If I had to reduce my answer to two intertwined essentials, the first (not surprisingly) would pertain to power. Most obviously, consideration of threats to the biodiversity entailed by diet and behaviors would only complicate the current rush to remove Endangered Species Act (ESA) from Yellowstone’s grizzly bears, which is a consummation devoutly wished by the states of Wyoming, Montana, and Idaho. Less obviously, those in the government who are pushing back hardest on consideration of behavioral “intangibles” are probably doing so partly out of resentment—resentment of those bringing the argument and the long-term threat these folks have posed to their petty power.

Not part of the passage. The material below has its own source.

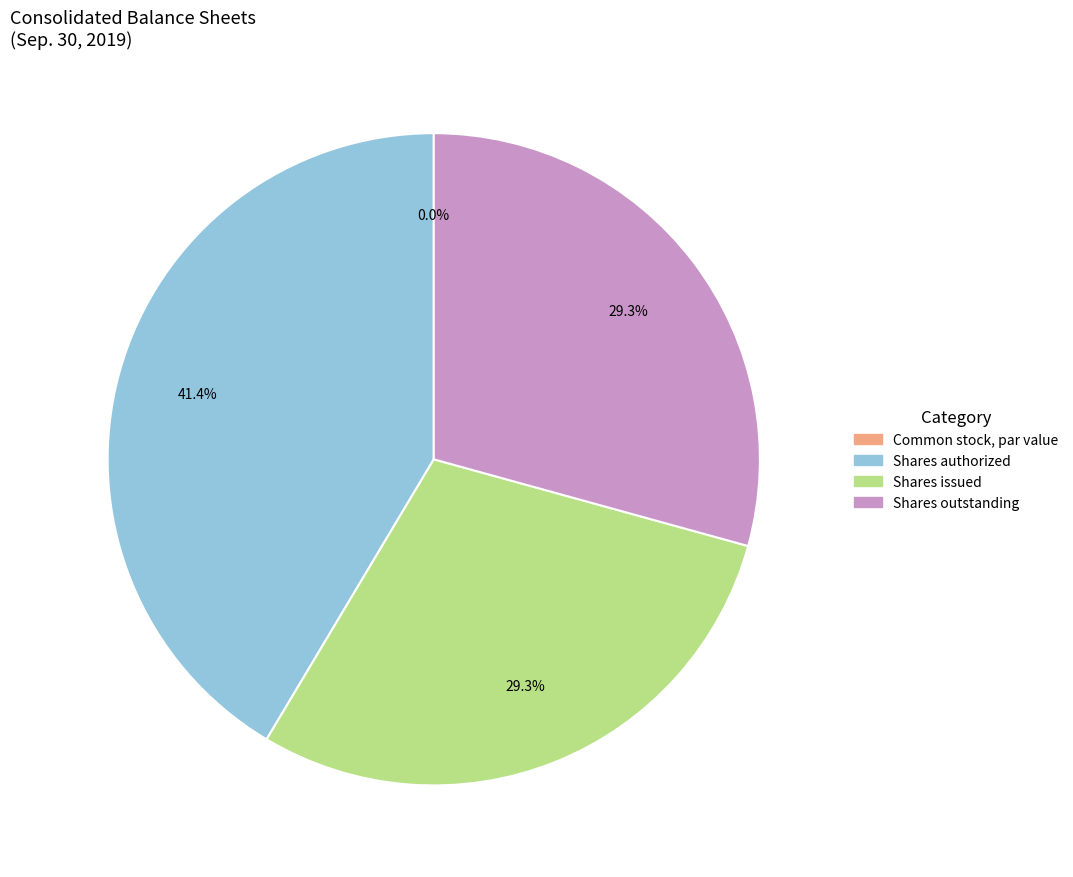

The Common stock, par value (in dollars per share) slice represents 8% of the pie. True or false?

False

But, perhaps more importantly, I suspect denial is rooted in worldview. There is little doubt in my mind that current approaches to wildlife management are founded on the impulse to instrumentalize and objectify; to reduce all animals to objects which, in the process, more readily satisfy the raw impulses of mostly-male hunters intent on making meaning through killing stuff. To reduce animals to mere cyphers on the balance sheet of population counts, translated into heads on the wall.
I suspect that the net result is a visceral resistance to seeing and valuing animals as individuals--as emotional sentient beings enmeshed in rich and complex relations with the world around them. What a pity for the wildlife managers who live such an impoverished life. And what a tragedy for the animals prey to the impulses of these managers.